WHAT IS REQUIRED: All lines below must be repeated exactly, with the pictures omitted.

SUPPLIED RECORDS:
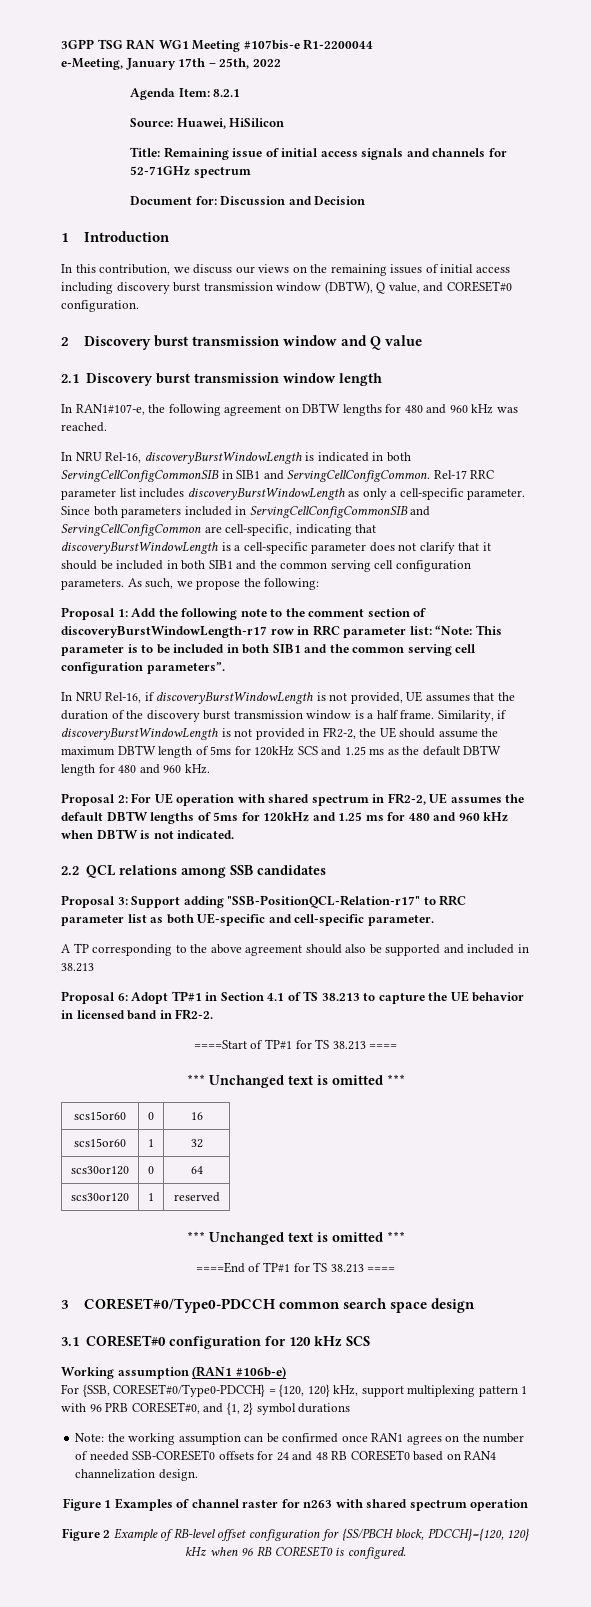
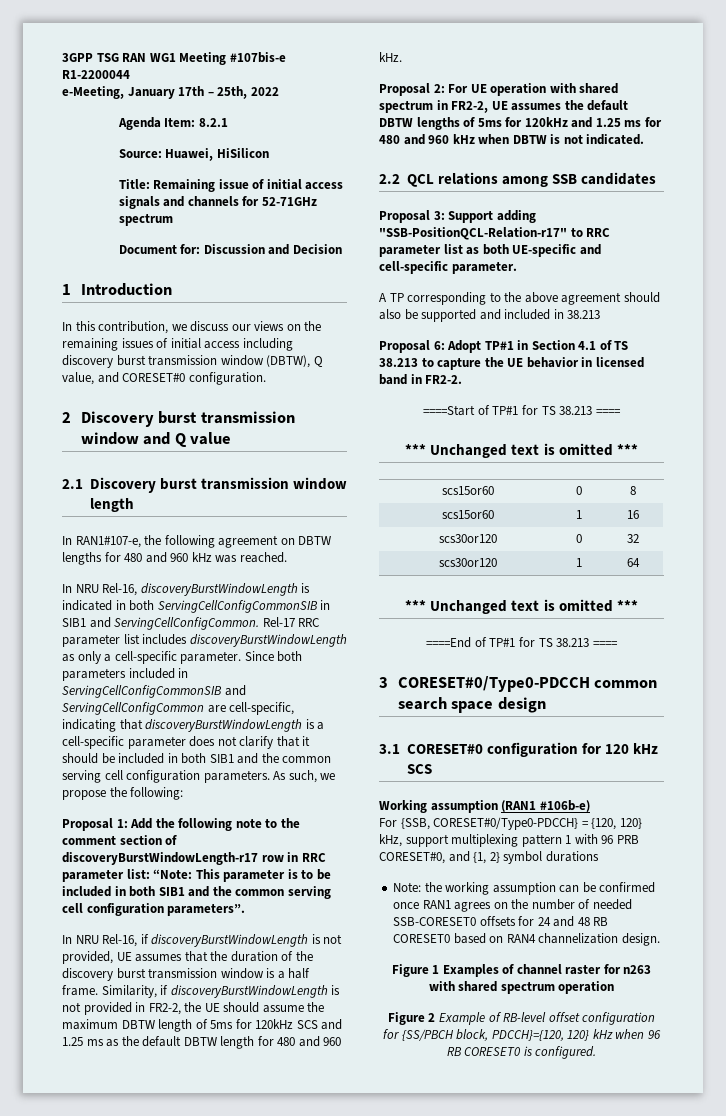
[190,1112,203,1120] 16 -> [629,486,636,495] 8
[190,1139,203,1148] 32 -> [626,510,639,519] 16
[190,1166,203,1174] 64 -> [626,534,639,543] 32
[173,1192,220,1202] reserved -> [626,558,640,567] 64

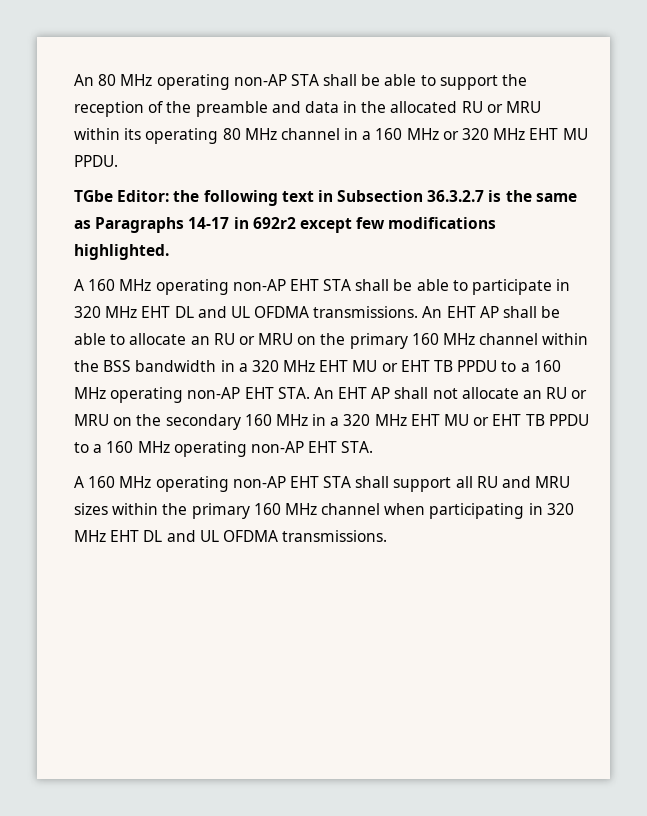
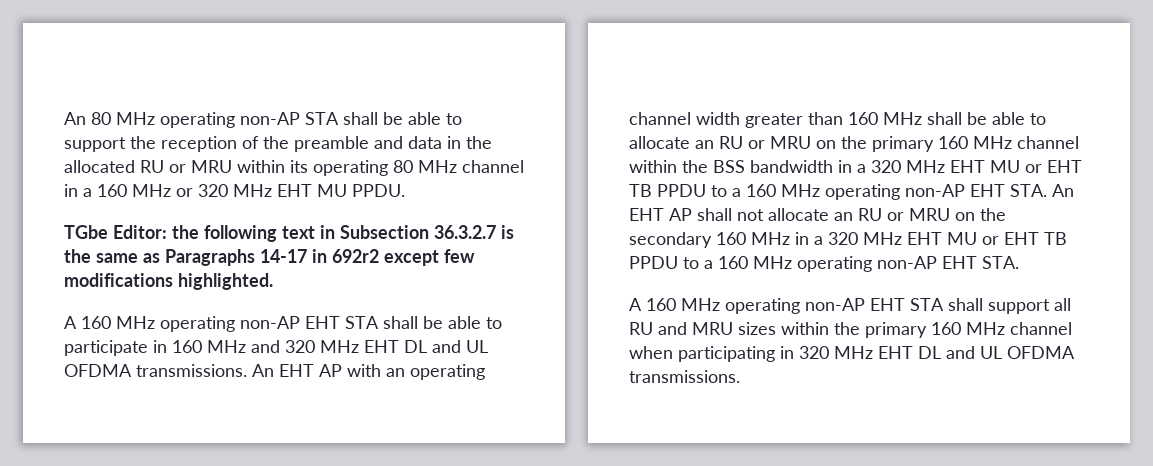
(571, 285) none -> [172,340,280,353] 160 MHz and
(499, 312) none -> [347,364,485,380] [629,112,922,128] with an operating channel width greater than 160 MHz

TASK SOLUTION:
[190,1112,203,1120] 16 -> [629,486,636,495] 8
[190,1139,203,1148] 32 -> [626,510,639,519] 16
[190,1166,203,1174] 64 -> [626,534,639,543] 32
[173,1192,220,1202] reserved -> [626,558,640,567] 64

(571, 285) none -> [172,340,280,353] 160 MHz and
(499, 312) none -> [347,364,485,380] [629,112,922,128] with an operating channel width greater than 160 MHz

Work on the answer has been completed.